Anti-Croat Sentiment

Anti-Croat sentiment (Croatophobia) is discrimination or prejudice towards Croats as an ethnic group, and towards Croatia as a country.

Anti-Croat sentiment was – and still is[1][2] – especially present among some Serbs, starting in 19th Century.

First historical instances of anti-Croat sentiment

With the nation-building process in mid-19th century, first Croatian-Serbian tension appeared. Serbian minister Ilija Garašanin's Načertanije (1844)[3]:3 claimed lands that were inhabited by Bulgarians, Macedonians, Albanians, Montenegrins, Bosnians, Hungarians and Croats were part of Serbia.[3]:3 Garašanin's plan also includes methods of spreading Serbian influence in the claimed lands.[3]:3–4 He proposed ways to influence Croats, who Garašanin regarded as "Serbs of Catholic faith".[3]:3 This plan considered surrounding peoples to be devoid of national consciousness.[3]:3–4[4]:91 Vuk Karadžić in the 1850s then denied the existence of Croatians and Croatian language, counting them as "Catholic Serbs". Croatia was at the time a kingdom in Habsburg Monarchy, with Dalmatia and Istria being separate Habsburg Crown lands. Ante Starčević, head of the Croatian Party of Rights, proved that Croats and Croatia do exist.[5] After Austro-Hungary occupied Bosnia and Herzegovina in 1878 and Serbia gained its independence from Ottoman Empire, Croatian and Serbian relations deteriorated as both sides had pretensions on Bosnia and Herzegovina. In 1902 there was a reprinted article written by Serb Nikola Stojanović that was published in the publication of the Serbian Independent Party from Zagreb titled Do istrage vaše ili naše (Till the Destruction, ours or yours) in which denying of the existence of Croat nation as well as forecasting the result of the "inevitable" Serbian-Croatian conflict occurred.

That combat has to be led till the destruction, either ours or yours. One side must succumb. That side will be Croatians, due to their minority, geographical position, mingling with Serbs and because the process of evolution means Serbhood is equal to progress.[6]
Nikola Stojanović, Srbobran, 10.08.1902.

During the 19th century, some Italian radical nationalists tried to promote the idea that a Croatian nation has no sound reason to exist: therefore the Slavic population on the east coast of the Adriatic Sea (Croats and Slovenes) should be Italianized, and the territory included in Italy.[7]

World War II

Ethnic cleansing, the removal of certain ethnic groups with a territory was promoted by the main Chetnik ideologist Stevan Moljević 1941: to achieve the goal of forming Greater Serbia, he advocated the removal of Croat and Muslim populations from the large area between Serbia and Slovenia.[8][9] A directive of the chief Chetnik leader Draža Mihailović dated 20 December 1941, addressed to newly appointed commanders in Montenegro, Major Đorđije Lašić and Captain Pavle Đurišić, outlined, among other things, the goal of cleansing of all non-Serb elements from the territories South, East and North of Serbia, in order to create a Greater Serbia:[10]

One of them being:

-the creation of contiguous frontiers between Serbia and Montenegro, as well as between Serbia and Slovenia by cleansing the Muslim population from Sandžak and the Muslim and Croat populations from Bosnia and Herzegovina.

^^^^^^^^

=== WORK TASK ===
Transcribe the portion of the anti-Croat sentiment article that begins at the words "-the creation of" and stops after "from Bosnia and Herzegovina.".

^^^^^^^^

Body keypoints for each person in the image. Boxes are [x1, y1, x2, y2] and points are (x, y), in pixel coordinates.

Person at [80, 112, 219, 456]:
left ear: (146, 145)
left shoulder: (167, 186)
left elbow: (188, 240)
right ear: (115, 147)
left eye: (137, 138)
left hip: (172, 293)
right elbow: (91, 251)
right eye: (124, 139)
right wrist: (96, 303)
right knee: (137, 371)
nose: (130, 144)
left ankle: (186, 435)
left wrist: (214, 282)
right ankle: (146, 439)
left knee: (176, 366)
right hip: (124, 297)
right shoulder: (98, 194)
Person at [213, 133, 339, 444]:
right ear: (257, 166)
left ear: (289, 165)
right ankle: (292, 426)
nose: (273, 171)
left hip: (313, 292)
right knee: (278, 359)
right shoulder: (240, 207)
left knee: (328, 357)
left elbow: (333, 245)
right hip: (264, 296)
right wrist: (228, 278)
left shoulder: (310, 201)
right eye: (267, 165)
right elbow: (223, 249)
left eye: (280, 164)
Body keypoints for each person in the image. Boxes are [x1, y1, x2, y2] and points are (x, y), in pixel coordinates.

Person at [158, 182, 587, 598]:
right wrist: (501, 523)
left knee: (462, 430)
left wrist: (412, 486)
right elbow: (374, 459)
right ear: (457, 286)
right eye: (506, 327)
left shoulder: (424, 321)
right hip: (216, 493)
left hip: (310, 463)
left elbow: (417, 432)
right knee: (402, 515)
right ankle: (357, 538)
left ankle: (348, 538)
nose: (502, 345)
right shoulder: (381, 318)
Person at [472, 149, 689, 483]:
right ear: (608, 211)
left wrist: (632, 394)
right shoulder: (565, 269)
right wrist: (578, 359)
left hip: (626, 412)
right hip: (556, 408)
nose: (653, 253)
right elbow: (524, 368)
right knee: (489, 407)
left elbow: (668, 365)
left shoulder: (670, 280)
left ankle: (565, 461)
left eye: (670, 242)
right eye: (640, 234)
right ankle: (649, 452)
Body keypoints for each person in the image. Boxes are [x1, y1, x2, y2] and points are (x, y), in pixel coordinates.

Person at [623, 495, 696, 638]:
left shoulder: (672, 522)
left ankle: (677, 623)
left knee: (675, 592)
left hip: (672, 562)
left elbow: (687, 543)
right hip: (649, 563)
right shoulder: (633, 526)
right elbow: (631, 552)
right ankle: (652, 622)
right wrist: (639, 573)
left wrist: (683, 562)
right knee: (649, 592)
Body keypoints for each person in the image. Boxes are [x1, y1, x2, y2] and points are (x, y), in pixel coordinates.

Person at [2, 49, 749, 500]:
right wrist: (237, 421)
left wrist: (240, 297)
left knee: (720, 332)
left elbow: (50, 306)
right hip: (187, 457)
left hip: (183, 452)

^^^^^^^^

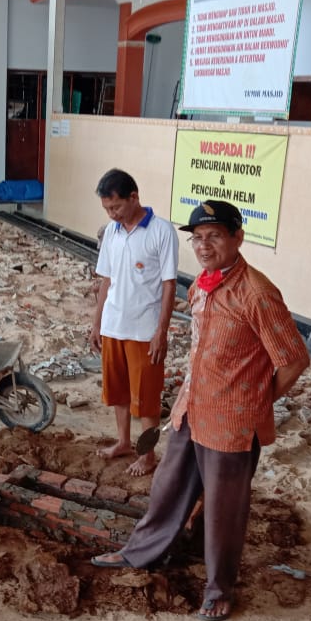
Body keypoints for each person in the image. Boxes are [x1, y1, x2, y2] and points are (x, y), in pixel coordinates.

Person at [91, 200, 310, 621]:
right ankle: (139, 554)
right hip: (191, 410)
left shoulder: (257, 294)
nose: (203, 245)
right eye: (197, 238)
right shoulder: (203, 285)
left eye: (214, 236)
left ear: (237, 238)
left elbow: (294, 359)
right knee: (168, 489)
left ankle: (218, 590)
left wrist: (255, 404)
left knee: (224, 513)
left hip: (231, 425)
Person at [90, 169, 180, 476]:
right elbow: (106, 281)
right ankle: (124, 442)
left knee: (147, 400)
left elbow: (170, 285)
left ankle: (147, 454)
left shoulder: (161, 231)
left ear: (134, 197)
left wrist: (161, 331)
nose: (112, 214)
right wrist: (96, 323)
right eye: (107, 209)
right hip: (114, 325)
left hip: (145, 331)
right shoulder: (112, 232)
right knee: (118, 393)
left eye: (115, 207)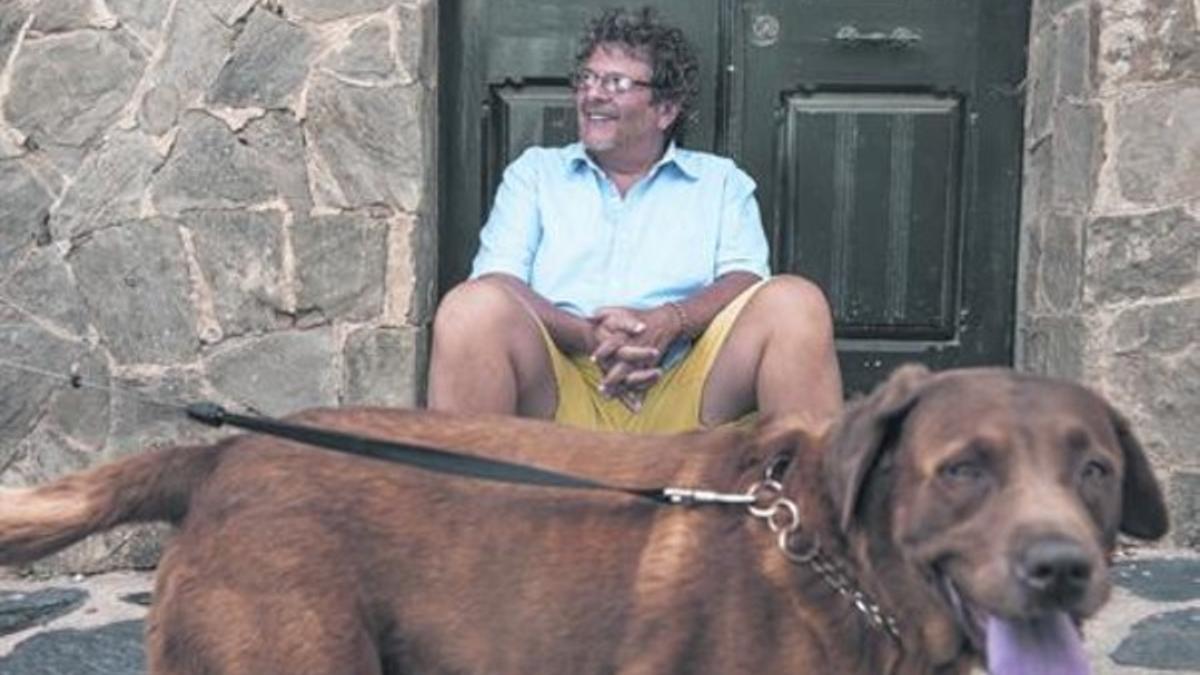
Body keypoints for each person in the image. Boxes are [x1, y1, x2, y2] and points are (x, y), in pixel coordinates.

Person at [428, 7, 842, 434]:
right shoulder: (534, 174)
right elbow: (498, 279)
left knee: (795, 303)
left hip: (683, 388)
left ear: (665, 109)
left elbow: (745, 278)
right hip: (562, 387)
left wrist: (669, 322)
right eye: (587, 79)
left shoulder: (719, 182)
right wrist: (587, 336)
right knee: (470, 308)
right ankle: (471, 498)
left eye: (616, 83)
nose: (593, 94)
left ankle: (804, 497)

^^^^^^^^

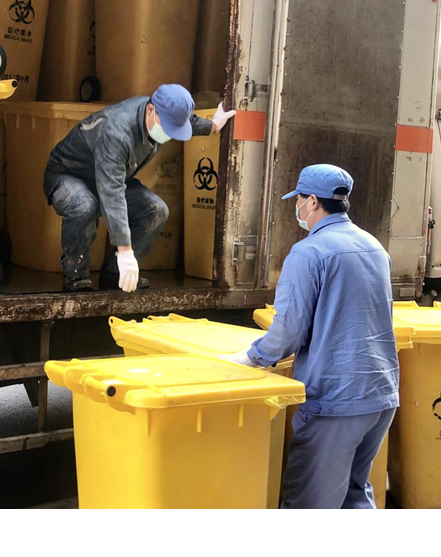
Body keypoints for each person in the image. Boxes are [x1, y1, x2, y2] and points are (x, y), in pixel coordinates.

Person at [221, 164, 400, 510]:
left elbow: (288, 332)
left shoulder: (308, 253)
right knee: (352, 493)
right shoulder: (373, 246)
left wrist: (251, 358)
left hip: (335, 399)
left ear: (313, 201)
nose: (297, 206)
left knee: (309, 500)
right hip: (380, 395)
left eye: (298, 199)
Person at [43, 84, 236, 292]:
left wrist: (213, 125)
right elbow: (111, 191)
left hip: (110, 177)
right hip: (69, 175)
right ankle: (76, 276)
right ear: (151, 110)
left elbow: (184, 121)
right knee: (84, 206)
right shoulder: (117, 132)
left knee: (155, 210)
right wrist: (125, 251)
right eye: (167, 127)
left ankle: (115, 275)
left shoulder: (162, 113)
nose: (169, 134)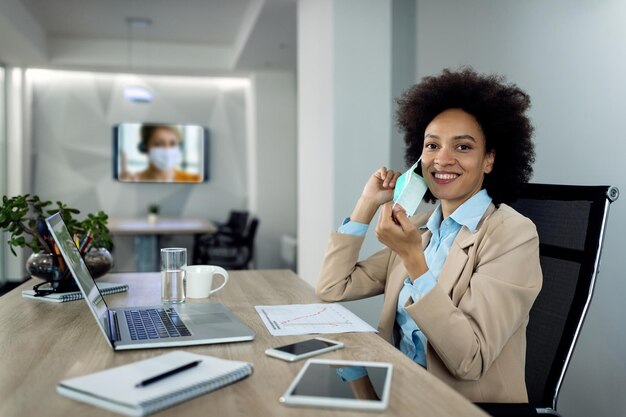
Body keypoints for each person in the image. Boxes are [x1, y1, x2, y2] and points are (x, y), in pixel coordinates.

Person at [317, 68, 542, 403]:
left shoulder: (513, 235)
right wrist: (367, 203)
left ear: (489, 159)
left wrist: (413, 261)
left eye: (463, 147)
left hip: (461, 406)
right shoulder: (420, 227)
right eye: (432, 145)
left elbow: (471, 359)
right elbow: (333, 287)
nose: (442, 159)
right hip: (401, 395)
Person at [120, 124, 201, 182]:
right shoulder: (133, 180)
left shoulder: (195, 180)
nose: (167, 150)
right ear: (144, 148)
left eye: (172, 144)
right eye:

^^^^^^^^

=== REPLY ===
-the creation of contiguous frontiers between Serbia and Montenegro, as well as between Serbia and Slovenia by cleansing the Muslim population from Sandžak and the Muslim and Croat populations from Bosnia and Herzegovina.